- Music
- 12 Feb 02
Let's Get Worse
Setting its cap firmly in the camp of mid-’80s widescreen indie it has a self-assurance, and gentle surety of tone that, really, should only appear a few more records down the line.
Let’s Get Worse (despite the crap title) is, in its own peculiar little way, as good a debut album to emerge from the North as anything since The Undertones.
Setting its cap firmly in the camp of mid-’80s widescreen indie (at times it sounds unerringly like a lost Martin Hannett gem), it has a self-assurance, and gentle surety of tone that, really, should only appear a few more records down the line.

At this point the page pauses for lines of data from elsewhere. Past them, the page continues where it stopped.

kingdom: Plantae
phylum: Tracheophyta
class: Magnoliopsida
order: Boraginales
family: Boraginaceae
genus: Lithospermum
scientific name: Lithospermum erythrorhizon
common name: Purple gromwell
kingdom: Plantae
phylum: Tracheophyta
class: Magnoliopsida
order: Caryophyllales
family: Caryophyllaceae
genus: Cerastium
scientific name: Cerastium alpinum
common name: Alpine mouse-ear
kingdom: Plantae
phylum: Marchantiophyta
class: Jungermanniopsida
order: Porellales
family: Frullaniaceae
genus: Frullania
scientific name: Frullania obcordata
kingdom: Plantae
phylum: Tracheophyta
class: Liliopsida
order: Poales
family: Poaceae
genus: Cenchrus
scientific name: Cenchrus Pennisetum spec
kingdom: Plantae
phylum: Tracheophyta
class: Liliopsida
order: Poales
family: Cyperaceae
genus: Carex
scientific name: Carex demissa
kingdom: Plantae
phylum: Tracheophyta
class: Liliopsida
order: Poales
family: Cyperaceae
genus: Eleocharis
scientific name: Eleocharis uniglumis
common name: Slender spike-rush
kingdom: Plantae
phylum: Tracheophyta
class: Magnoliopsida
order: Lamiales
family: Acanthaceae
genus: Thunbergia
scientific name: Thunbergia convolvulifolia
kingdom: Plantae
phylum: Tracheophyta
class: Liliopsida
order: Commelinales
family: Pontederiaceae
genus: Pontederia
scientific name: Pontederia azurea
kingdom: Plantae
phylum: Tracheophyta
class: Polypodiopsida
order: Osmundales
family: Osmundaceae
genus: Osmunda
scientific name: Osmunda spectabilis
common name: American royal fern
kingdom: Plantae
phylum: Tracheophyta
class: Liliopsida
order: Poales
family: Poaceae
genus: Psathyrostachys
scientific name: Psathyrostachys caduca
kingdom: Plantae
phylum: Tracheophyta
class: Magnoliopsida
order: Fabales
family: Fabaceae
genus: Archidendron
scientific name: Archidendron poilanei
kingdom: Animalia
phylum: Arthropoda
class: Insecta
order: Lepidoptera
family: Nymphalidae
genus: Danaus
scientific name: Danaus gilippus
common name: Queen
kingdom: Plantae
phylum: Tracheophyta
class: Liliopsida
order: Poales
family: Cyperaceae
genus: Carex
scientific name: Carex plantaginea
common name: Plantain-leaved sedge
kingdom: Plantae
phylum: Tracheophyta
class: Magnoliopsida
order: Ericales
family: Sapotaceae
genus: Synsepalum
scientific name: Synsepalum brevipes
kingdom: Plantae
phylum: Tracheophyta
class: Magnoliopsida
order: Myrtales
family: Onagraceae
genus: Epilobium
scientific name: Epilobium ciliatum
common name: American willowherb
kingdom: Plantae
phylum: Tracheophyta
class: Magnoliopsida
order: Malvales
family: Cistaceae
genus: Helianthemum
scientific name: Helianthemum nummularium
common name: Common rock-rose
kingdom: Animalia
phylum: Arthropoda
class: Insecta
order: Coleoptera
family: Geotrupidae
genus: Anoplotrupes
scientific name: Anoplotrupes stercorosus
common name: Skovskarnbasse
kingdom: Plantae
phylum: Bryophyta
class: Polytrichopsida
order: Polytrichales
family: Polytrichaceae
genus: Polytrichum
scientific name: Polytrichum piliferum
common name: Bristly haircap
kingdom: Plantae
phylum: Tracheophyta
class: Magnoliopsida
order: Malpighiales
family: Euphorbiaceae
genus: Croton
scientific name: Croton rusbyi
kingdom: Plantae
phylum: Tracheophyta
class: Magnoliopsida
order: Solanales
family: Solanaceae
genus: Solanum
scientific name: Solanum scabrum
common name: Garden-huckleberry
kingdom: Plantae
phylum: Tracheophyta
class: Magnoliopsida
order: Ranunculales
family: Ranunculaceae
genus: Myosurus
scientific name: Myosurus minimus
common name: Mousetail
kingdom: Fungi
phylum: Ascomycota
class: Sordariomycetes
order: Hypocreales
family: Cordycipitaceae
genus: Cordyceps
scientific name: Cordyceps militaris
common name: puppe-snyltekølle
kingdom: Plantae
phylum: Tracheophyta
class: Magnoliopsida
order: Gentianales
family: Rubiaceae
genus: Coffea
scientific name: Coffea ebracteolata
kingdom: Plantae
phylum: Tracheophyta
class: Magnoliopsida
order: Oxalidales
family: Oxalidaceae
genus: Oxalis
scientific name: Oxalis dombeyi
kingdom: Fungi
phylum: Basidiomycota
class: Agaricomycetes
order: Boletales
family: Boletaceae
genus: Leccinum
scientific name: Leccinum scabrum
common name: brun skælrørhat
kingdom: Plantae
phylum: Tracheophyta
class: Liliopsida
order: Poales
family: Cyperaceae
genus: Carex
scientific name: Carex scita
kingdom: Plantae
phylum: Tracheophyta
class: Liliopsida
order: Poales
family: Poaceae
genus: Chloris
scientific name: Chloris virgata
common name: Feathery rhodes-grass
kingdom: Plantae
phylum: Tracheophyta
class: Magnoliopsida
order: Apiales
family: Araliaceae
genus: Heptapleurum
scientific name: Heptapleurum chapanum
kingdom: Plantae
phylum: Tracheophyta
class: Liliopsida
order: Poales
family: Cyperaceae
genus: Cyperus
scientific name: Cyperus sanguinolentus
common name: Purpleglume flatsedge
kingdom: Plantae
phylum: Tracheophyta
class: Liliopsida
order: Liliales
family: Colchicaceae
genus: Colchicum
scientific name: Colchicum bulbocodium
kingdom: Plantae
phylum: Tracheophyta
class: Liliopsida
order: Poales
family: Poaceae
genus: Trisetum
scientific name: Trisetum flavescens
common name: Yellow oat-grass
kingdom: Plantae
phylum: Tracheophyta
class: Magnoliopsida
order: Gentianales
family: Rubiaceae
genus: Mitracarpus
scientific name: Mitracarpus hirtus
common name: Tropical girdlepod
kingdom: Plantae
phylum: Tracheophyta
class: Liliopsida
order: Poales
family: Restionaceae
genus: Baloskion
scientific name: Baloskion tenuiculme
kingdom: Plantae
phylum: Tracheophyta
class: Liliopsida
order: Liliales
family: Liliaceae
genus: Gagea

Take ‘Florida Keys’ for example, an old favourite, but a beautiful, beautiful song that manages to make bedfellows of The Violent Femmes, Pixies and John The Baptist. Or the brooding ‘May Gold’, which has The Palace Brothers file adoption papers for John Squire – a creepy, back-porch ballad, suddenly invaded by the demented, inbred, local guitar hero who’s usually kept locked away in the woodshed.
Then there’s ‘Crown’ which, half-way through, mutates into (honestly) prime Lillywhite-era U2. Only with a Cushendun introvert singing over the top and not Bono. Not to mention ‘D.S.R’, ‘A New End’ and ‘Last Song’ – all tunes echoing with the kind of neglected classics (choppy Chronic Town-era R.E.M, the first side of Ocean Rain by The Bunnymen, New Order’s Power, Corruption and Lies) that, at this moment, seem unbelievably open for plunder.
That a trio from Belfast has managed to do this is terrific. That they’ve also managed to stamp their personality the whole way through is cause for greater delight. These Hearts are on fire.